Carnet d'Ukraine : La guerre, c'est quoi ?
Nataliia Pylypenko, réfugiée ukrainienne, a trouvé l'asile à Paris avec ses deux petits enfants grâce à une très généreuse famille française. Depuis leur arrivée en France, le 15 mars 2022, Nataliia, professeur de langues étrangères, écrit tous les jours sur les évènements tragiques qui se déroulent dans son pays où son mari est resté.
Chacun de nous voit dans ce mot des notions différentes selon son vécu, sa place, sa présence ou non dans une guerre. Bien sûr je ne vais pas vous ouvrir les yeux en disant que la guerre c'est horrible, c'est la mort, les cris, la rivière du sang, les orphelins, les handicapés, les invalides physiques et psychologiques, mais ce sont des destins cassés.
Les destins cassés pas seulement parmi les militaires mais aussi parmi les civils qui restent en état de peur.
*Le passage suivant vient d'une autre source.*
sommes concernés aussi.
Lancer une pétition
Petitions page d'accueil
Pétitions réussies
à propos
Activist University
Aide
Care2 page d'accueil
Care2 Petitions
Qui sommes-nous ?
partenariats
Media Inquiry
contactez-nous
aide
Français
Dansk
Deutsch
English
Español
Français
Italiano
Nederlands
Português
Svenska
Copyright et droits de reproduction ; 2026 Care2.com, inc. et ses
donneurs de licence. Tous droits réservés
De peur pour leurs enfants, leurs proches qui sont sur le front.
De peur provoquée par un système d'alerte sur son téléphone portable, les sirènes suivies de la compréhension qu'on a moins de 10 minutes pour fuir avec la peur, la panique qui te bloque et tu restes stupéfait, sans espoir, avec le froid profond à l’intérieur, avec les bruits énormes des bombardements, des explosions.
La peur également de ceux qui sont forcément devenus réfugiés à l'étranger dont la vie est complètement bouleversée. Quand son âme est déchirée, on ne peut pas faire des projets et construire une nouvelle vit, on vit au jour le jour !
… Mais il me manque de mots pour décrire toute cette horreur, que nous avons sur le front, dans chaque ville ou village occupé, et même là où il nous semble que la vie continue et que les Forces Anti-Aériennes nous protègent. Oui ces forces nous protègent et les Ukrainiens les prient chaque matin et chaque nuit quand il y a des attaques nocturnes, mais des débris tombent, provoquant des tonnes de ruines, de blessés et de douleur.
C'est ça la guerre. D'une coté l'impuissance et l'acceptation de l'inévitable, et de l'autre la lutte, la résistance, le travail de gens simples dans différents domaines pour aider les garçons sur le premier front - la maintenance, l`intelligence, l`esprit de la nation. Tout cela crée l'unité du peuple avec le même objectif : le futur de nos enfants sans russes.
Tout ça - ce sont nos gens, nos Ukrainiens ordinaires.
Vous savez, voir ce que les Russes ont fait et font en photos ou en vidéo, c'est tout à fait différent si on voit tout ça en réalité, aux endroits des bombardements, aux endroits où il y a des tirs ou des missiles qui laissent des énormes trous dans le sol et dans le cœur pour toujours.
J'avais seulement vu les photos des ruines de ma maison, les restes des murs brulés, les rues bombardées à Boutcha, Irpin - c'est terrible de voir sur le photos, mais quand tu vois ça en réalité - c'est encore pire, je peux pas vous expliquer, tu as seulement les sentiments qui te couvrent – tu te sens vide à l`intérieur, les mémoires du temps passé (la naissance de mes enfants, leurs premiers pas et premiers mots dans notre maison qui n’existe plus).
Après ça j'avais besoin d'être seule : j'ai pris la voiture de mon beau-père et j'ai fait un petit tour de notre village Blystavytsa où on a 24 maisons bombardées, de Gostomel, de Boucha et de Irpin` où sont présentes toutes les voitures tirées par les Russes pendant la première semaine de la guerre quand les gens civils avec les enfants essayaient de fuir la guerre et ils ont été tués cruellement et maintenant c'est comme un point de mémoire tragique des voitures brulées tirées mais décorées avec les peintures des fleurs).
J’ai vu beaucoup de ruines, beaucoup des maisons privées endommagées, beaucoup de places vides comme la nôtre, c’est affreux - ce n’est pas possible à décrire avec les mots, je sentais le froid intérieur.
C'est ça la guerre. Un jour tu as tout et un autre jour tu n'as plus rien, et tu ne peux que remercier le ciel que tes enfants, tes parents et toi sont vivants ! Bien sûr on rêve de tout reconstruire, ta propre vie mais tout en sachant que même si tu reconstruis, la vie ne sera pas la même qu`elle était avant la guerre – c'est douloureux.